WYSIWYG Introduction

Filed under: Html Editors — Administrator @ 6:21 am

WYSIWYG (pronounced “wizzy-wig” or “wuzzy-wig”) is an acronym for What You See Is What You Get, and is used in computing to describe a system in which edited content appears exactly the same as the final product. It is commonly used for word processors, but has other applications, such as web (HTML) authoring.

In many situations these subtle differences between what you see and what you get are unimportant.

Modern software does a fairly good job of optimising the screen display for a particular type of output. For example, a Word Processor is optimised for output to a typical printer. The software often emulates the resolution of the printer in order to get as close as possible to WYSIWYG. However, that is not the main attraction of WYSIWYG but the ability of the user to be able to visualise what they are doing. This is particularly true with those users who do not have extensive artistic backgrounds.

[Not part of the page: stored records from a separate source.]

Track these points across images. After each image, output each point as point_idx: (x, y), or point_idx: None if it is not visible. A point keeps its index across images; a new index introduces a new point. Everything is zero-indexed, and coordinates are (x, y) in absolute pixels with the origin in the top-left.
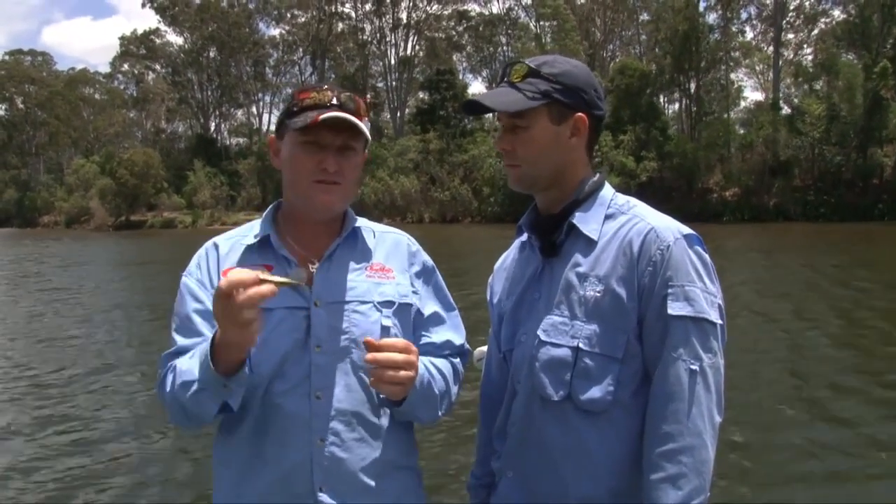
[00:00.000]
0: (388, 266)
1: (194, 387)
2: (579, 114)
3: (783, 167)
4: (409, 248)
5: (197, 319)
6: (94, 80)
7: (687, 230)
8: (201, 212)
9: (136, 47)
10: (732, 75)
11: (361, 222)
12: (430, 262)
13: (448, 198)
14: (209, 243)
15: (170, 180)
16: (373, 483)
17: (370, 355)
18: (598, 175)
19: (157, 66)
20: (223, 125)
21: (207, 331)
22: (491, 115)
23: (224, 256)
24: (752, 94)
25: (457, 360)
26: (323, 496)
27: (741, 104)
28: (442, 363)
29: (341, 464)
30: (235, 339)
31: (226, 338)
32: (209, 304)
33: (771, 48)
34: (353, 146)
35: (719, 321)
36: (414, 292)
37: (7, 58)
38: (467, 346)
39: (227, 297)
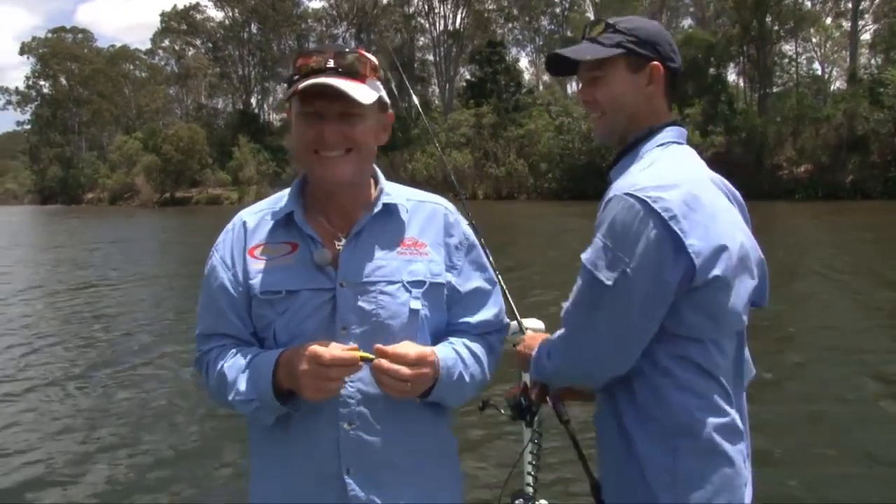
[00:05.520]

Games Workshop and other makers of Miniature wargaming enforce the WYSIWYG rule in official tournaments. For instance, a figure of a Space Marine with a Plasma Gun must always represent itself as such; it cannot represent a Marine with a Flamer or anything else. This means that if the Marine player wanted to have a Flamer instead of the Plasma for the next battle, he is obliged to acquire, assemble, and paint up a new Marine carrying that weapon. The WYSIWYG rule is to prevent confusion since an opponent need not worry about second guessing what threat the Plasma Gun Marine would represent. This makes collecting a miniature army costly - and profitable for the vendor. Even for Games Workshop developers, when fighting battles for the Battle Report section of White Dwarf, their armies have often been limited by the availability of painted miniatures from the studio army…

Historical notes

- The phrase was originated by Jonathan Seybold and popularized at Xerox PARC during the late 1970s when the first WYSIWYG editor, Bravo was created on the Alto. The Alto monitor (72 pixels per inch) was designed so that one full page of text could be seen and then printed on the first laser printers. When the text was laid out on the screen 72 PPI font metric files were used, but when printed 300 PPI files were used — thus one would occasionally find characters and words slightly off, a problem that continues to this day. (72 PPI came from the standard of 72 “points” per inch used in the commercial printing industry.)

- Seybold and the researchers at PARC were simply reappropriating a popular catch phrase of the time originated by “Geraldine”, a character on The Flip Wilson Show, (1970-1974). In addition to “What you see is what you get!” This character also popularized “The Devil made me do it!”

- The Apple Macintosh system was originally designed so that the screen resolution and the resolution of the dot-matrix printers sold by Apple were easily scaled: 72 PPI for the screen and 144 DPI for the printers. Thus, the on-screen output of programs such as MacWrite and MacPaint were easily translated to the printer output and allowed WYSIWYG editing. With the introduction of laser printers, resolutions deviated from even multiples of the screen resolution, making WYSIWYG harder to achieve.

- Charles Simonyi, the PARC researcher responsible for Bravo, joined Microsoft in 1981 to start development of application programs at Microsoft. Hence, Bravo can be seen as the direct ancestor of Microsoft Word.